ブリング・ミー・ザ・ホライズンが語る、脱退劇の真相、再生したバンドの遺伝子
「作品は然るべき時に然るべくして生まれてくる」
筆者はサイクスに、明らかな既視感について語った。というのも、リリースされたばかりの最新アルバムのキャンペーンについて、彼は数年前に語っていたからだ。「あのロサンゼルス遠征は不毛だったよ」。言うに及ばないことを口にして、彼は笑った。 朝食用カウンターで、彼はフィッシュとのクリエイティブ面における関係性について語った。それはスピードを重視し、何があろうとも突き進むことを信条としていた。サイクスは自身のメンタルヘルスとウェルビーイングを優先するためにそのメンタリティを放棄しなくてはならなかったが、フィッシュは期日に拘り、コンスタントに作品を発表し続けるべきだと考えていた。「彼にこう言ったんだ。『オーディエンスが怒ったって知ったことか。1年に4枚のレコードを出すっていう約束が果たせなかったって、俺は気にしない』」とサイクスは話す。「そういう時、俺はいつもカニエ(・ウェスト)を引き合いに出してた。彼は約束を破ってばかりいるけど、平気みたいだからね。誰よりも先にそれをやり遂げなくちゃならないっていう考えとその期日を、俺は放棄することにした。自問自答を延々と繰り返した結果、作品は然るべき時に然るべくして生まれてくるって考えられるようになったんだよ」 『Survival Horror』の思いがけない成功は、そのスタンスの根拠になった。バンドはその地位に伴う役目を果たさなくてはならなかったからだ。キャリア史上最大規模の会場を巡るワールドツアーを行い、BRITアワードを受賞し、レディング&リーズ等の大型フェスでヘッドライナーを務め、結果的にアルバムのリリースを遅らせることになった。その後バンドは2023年9月に『NeX GEn』をリリースすると発表したが、その計画は実現しなかった。その期日を過ぎた直後に、フィッシュはバンドを脱退する。12月にはバンドの公式チャネルとフィッシュ個人のアカウントから、それぞれ脱退に関する形式的なステートメントが公表された。その文言から読み取れる唯一の含意は、一方的ではないにせよ、決定が主にバンド側でなされたということだった。 フィッシュ脱退の理由について、ファンの間ではさまざまな憶測が飛び交った。印税をめぐる口論、フィッシュが子供たちと過ごす時間を欲しがった、そして『NeX GEn』での方向性の食い違い。本当の理由は、時間をかけて納得のいくものを作ろうとしたサイクスと、ひたすら前に進もうとするフィッシュの衝突とは他にあったのではないか? 「正直なところ、そうじゃないんだ。クリエイティブ面に関することは主な理由じゃなかった」。サイクスは消極的にそう認める。
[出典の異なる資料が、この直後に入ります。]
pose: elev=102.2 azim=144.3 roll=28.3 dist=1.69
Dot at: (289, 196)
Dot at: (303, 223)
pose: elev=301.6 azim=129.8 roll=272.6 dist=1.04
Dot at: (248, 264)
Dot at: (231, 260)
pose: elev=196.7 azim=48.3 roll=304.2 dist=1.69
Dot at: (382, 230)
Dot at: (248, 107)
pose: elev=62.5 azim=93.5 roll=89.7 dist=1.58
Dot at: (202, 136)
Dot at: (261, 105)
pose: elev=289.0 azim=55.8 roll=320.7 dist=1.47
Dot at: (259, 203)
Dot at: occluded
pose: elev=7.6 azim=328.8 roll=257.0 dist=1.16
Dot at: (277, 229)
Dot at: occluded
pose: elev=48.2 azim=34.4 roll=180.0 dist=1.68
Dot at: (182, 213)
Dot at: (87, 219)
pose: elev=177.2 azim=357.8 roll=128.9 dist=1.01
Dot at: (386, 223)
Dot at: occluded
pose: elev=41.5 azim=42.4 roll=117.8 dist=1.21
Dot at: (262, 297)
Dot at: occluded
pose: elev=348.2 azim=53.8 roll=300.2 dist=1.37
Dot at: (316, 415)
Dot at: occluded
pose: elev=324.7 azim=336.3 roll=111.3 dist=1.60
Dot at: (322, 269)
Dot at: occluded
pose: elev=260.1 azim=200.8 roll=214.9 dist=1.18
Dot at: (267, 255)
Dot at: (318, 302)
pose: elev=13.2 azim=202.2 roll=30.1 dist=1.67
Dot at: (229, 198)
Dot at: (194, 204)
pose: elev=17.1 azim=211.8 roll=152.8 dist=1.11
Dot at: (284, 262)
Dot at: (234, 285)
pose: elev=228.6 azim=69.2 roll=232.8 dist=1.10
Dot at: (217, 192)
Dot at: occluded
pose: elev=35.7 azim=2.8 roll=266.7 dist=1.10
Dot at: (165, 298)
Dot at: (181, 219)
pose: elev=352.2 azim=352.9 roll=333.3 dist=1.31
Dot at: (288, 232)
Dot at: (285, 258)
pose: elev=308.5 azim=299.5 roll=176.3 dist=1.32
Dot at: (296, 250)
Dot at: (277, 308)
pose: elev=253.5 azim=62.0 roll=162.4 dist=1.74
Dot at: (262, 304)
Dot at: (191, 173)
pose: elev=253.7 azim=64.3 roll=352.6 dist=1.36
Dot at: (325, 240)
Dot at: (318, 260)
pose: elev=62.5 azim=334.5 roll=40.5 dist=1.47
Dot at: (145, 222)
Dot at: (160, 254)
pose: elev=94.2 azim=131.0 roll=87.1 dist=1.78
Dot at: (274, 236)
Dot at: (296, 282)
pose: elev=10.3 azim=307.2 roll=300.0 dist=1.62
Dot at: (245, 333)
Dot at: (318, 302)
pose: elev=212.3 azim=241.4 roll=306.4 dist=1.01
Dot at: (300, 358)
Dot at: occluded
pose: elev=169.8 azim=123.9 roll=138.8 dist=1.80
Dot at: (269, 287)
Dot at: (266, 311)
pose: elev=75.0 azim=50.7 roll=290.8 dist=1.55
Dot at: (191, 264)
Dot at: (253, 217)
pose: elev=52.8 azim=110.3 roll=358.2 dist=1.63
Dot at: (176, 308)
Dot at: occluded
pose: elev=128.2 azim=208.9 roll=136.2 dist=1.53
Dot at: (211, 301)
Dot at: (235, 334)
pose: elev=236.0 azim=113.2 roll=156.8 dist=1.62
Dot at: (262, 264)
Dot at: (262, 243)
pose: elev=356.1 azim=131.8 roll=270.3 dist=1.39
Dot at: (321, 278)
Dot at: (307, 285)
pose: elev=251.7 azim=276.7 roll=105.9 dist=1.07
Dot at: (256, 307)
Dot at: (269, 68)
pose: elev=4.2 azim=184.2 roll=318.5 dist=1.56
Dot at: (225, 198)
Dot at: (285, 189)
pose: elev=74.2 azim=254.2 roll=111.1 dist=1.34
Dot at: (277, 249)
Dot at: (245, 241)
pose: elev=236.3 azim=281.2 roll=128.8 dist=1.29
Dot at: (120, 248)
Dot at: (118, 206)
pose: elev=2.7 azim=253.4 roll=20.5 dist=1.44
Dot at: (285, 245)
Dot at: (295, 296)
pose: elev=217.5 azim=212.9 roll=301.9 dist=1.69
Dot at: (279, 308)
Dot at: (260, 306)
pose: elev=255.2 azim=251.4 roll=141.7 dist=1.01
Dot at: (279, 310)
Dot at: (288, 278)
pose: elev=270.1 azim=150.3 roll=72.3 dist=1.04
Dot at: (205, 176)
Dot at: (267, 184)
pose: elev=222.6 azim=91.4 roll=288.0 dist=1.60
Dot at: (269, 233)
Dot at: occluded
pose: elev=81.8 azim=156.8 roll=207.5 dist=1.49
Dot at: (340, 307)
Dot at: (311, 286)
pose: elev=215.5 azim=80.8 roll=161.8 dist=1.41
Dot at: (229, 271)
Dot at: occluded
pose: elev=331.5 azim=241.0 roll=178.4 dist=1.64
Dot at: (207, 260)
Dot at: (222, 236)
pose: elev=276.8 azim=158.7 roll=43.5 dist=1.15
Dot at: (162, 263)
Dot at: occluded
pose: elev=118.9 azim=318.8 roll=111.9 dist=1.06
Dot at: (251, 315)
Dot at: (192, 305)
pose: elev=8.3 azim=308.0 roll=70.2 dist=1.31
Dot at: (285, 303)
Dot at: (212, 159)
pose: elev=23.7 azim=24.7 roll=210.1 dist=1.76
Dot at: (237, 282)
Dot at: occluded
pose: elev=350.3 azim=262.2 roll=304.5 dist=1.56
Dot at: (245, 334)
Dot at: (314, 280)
「バンドとしていい状態にあるとは言えなかった。あまり語りたくないんだ、エキサイティングなストーリーではないから。『方向性の違いで別の道を進むことにしたけど、俺たちはこれからも友達だし、彼の幸運を願ってる』なんて嘘っぱちを並べ立てるつもりはない。円満な脱退なんてものは存在しないんだよ。メディアが喜びそうなエピソードなんてない。バンドとして機能しなくなっていた、ただそれだけなんだ。彼はこれ以上このバンドにいることはできなかった。抜けるしかなかったんだ」 サイクスは随分前から摩擦に気づいていたと述べた上で、その決定が熟慮の末になされたことを強調した。「彼のことを悪く言いたくない。彼はいいやつだし、素晴らしいアーティストだから。2度と口をきかないとか、今後コラボレートする機会を永遠に閉ざしてしまうようなことが起きたわけじゃないんだ。誰も死んでいないし、何か決定的に悪いことがあったわけじゃない」。彼はそう話す。「俺たちは長い時間を一緒に過ごしてきて、いい時もあればそうじゃない時もあった。頭を抱え込んで『俺は何をやらかしたんだ? どうすればいい?』と苦悶したこともある。最終的に、それが全員にとってベストの決断だと結論づけたんだよ、ジョーダンも含めてね。彼はこれからもその素晴らしい才能を発揮して、いろんなバンドをよりクールに生まれ変わらせるだろう」。フィッシュは既に、メタルコアバンドのアーキテクツ、ポップバンドのバステッド、オルタナティブアーティストのポピー等の作品に参加している。ブリング・ミー・ザ・ホライズンのファンはネット上で、フィッシュの創意工夫とスキルが停滞するロックというジャンルに刺激を与えてくれるはずだと繰り返し主張している。